Concesionarios agrupados en la Fuerza Amplia de Transportistas (FAT) han insistido a las autoridades de la Ciudad de México a que suba la tarifa para los microbuses, vagonetas y autobuses de transporte público, así como apoyos extraordinarios para empresas operadoras del Metrobús.
Igualmente piden la combinación de varios derechos para con ello evitar el colapso económico provocado por la pandemia, lo cual, aseguran, los obligaría a realizar un paro de servicio por falta de mantenimiento a las unidades.
Entre los derechos se encuentran pago de uso y aprovechamiento de paraderos, vigencia anual de la concesión o permiso, la revista, permiso de cajones en los paraderos y vigencia del itinerario.
Agregaron que tales peticiones ya se las hicieron llegar vía electrónica a Claudia Sheinbaum, Jefa de Gobierno de la capital.
El objetivo de los transportistas es que la tarifa aumente de manera gradual de 5.00 pesos hasta los 9.50, asegurando que eso se cobra en otras entidades.
“Es impostergable el ajuste tarifario, es una necesidad que puede marcar la diferencia entre que sigamos prestando el servicio de transporte o que como gremio suframos un colapso y tengamos que dejar de prestar el servicio por falta de recursos para el mínimo mantenimiento y la carga de combustible para nuestras unidades”, dijo Nicolás Vázquez, vocero del FAT.
Igualmente justifican que en 1994 la tarifa costaba $2.50 y que ahora. 27 años después, es de apenas el doble.
“Es decir, se incrementó apenas 100 por ciento, mientras el precio del combustible ese año era de 1.35 pesos y hoy fluctúa en los 20 pesos.

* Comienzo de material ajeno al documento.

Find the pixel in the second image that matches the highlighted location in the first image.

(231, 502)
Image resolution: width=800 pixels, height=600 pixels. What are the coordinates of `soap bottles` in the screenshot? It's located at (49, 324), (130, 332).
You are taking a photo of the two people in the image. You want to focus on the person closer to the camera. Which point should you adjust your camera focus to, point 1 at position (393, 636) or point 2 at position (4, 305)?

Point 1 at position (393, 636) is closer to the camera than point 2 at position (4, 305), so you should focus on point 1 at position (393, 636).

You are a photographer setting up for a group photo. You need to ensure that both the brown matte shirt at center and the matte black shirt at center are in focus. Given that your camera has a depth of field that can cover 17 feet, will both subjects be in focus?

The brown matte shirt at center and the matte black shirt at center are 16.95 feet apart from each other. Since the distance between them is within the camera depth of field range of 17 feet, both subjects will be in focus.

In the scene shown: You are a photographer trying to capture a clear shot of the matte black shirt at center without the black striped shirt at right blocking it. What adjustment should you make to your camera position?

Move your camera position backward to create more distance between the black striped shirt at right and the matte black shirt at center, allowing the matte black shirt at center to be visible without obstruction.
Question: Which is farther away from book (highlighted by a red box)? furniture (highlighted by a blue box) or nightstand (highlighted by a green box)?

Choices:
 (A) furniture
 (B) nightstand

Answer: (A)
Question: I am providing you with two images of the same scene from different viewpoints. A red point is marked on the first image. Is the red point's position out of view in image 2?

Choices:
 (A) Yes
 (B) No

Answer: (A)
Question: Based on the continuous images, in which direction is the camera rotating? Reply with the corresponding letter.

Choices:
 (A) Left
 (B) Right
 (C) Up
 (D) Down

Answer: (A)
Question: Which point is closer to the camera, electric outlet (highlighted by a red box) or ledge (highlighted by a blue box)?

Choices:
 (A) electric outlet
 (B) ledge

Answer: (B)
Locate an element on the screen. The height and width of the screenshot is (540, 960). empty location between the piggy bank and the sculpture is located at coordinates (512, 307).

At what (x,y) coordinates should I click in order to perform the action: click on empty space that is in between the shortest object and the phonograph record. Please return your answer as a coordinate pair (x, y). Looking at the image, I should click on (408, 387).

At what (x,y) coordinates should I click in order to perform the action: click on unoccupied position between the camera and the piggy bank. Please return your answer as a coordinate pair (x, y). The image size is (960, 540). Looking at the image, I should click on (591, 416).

Es decir, se incrementó alrededor de mil 381 por ciento. Otro dato importante es el de la inversión en un microbús, el cual en 1993 costaba alrededor de 90 mil pesos y hoy el costo de un autobús en las condiciones señaladas por la Secretaría de Movilidad es de 1 millón 750 mil pesos. Es decir, mil 844 por ciento de incremento”.